**Your assignment:** Copy exactly the lines of the material below that run from the one containing "shifted | packing" through the one containing "swapped | green". Copy no other lines.

**Extracted material:**
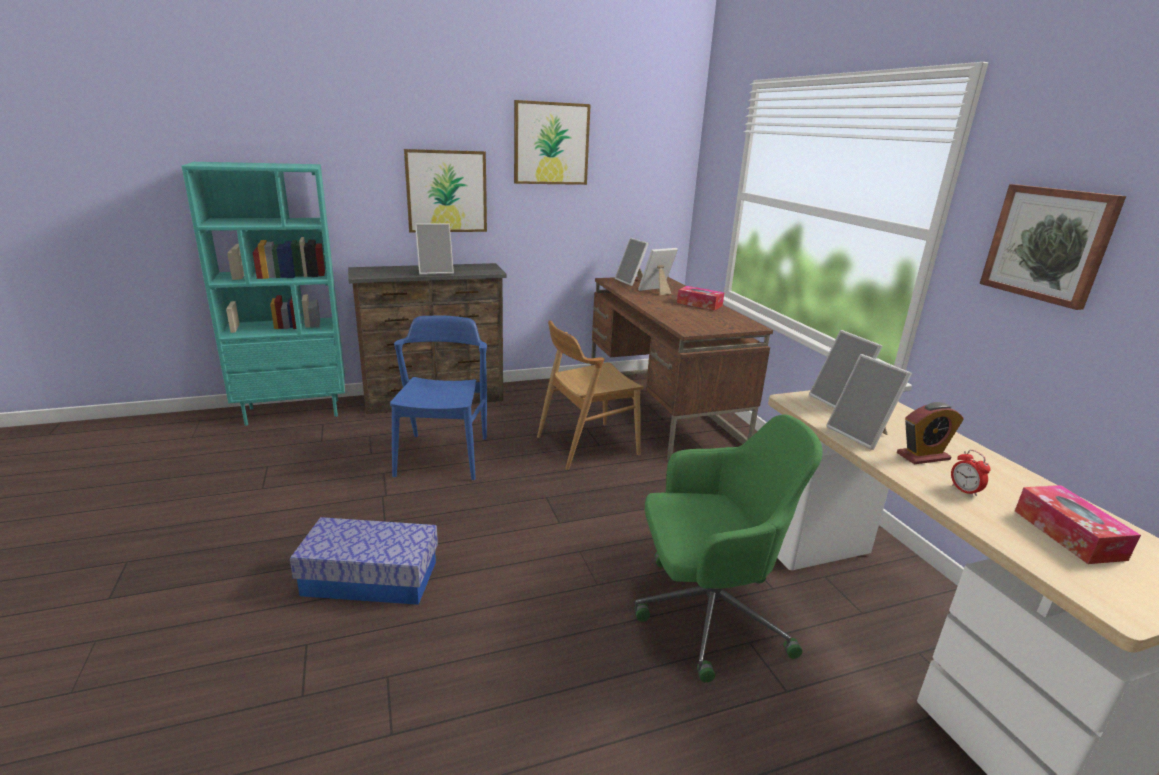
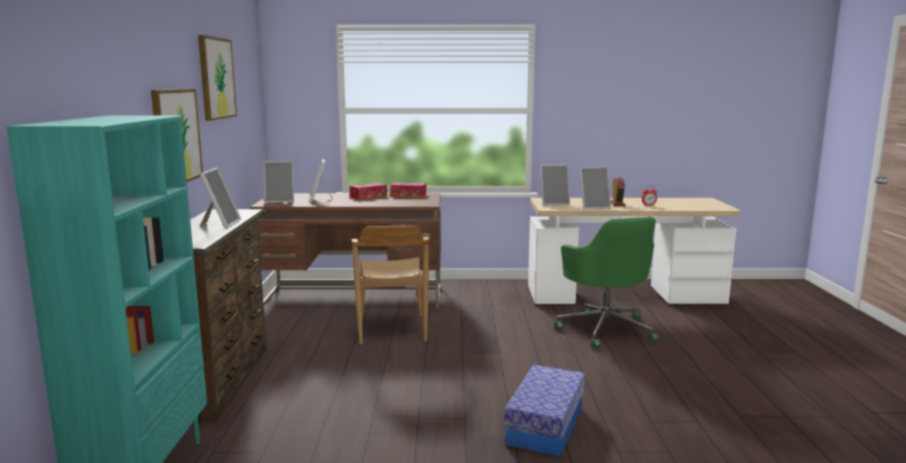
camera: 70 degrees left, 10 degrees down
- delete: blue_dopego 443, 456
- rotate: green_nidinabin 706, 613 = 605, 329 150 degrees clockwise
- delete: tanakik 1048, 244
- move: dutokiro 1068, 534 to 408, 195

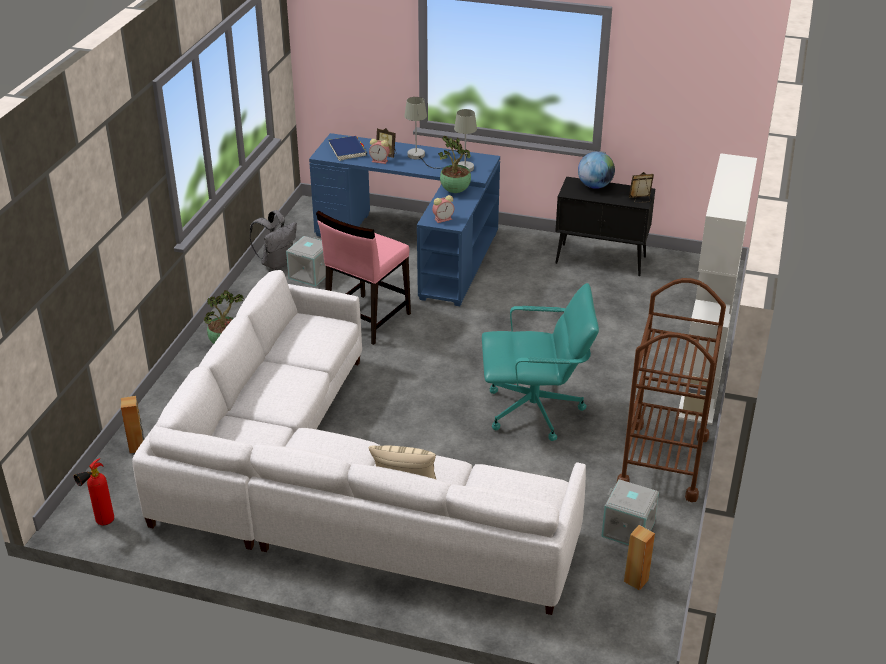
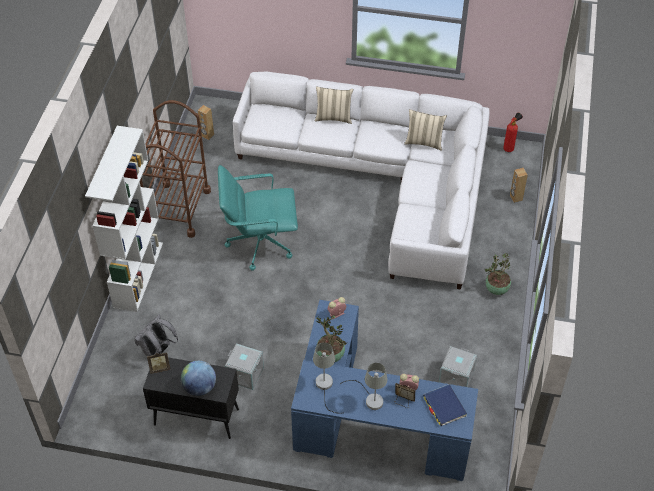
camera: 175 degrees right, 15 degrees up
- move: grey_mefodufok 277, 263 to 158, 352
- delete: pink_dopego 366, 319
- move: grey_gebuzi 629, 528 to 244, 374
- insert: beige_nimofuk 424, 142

* * *

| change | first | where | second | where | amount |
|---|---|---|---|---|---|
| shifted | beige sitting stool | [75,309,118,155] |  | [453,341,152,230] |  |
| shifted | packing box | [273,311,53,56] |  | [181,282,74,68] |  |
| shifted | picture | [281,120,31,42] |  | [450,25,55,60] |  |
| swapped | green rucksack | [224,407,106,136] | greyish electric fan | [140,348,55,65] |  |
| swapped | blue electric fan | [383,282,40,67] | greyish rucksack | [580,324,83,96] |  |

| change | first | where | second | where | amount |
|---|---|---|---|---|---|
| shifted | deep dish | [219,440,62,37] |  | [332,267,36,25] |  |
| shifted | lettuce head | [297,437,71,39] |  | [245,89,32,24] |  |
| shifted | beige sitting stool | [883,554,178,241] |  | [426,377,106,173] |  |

**Exercise solution:**
| shifted | packing box | [273,311,53,56] |  | [181,282,74,68] |  |
| shifted | picture | [281,120,31,42] |  | [450,25,55,60] |  |
| swapped | green rucksack | [224,407,106,136] | greyish electric fan | [140,348,55,65] |  |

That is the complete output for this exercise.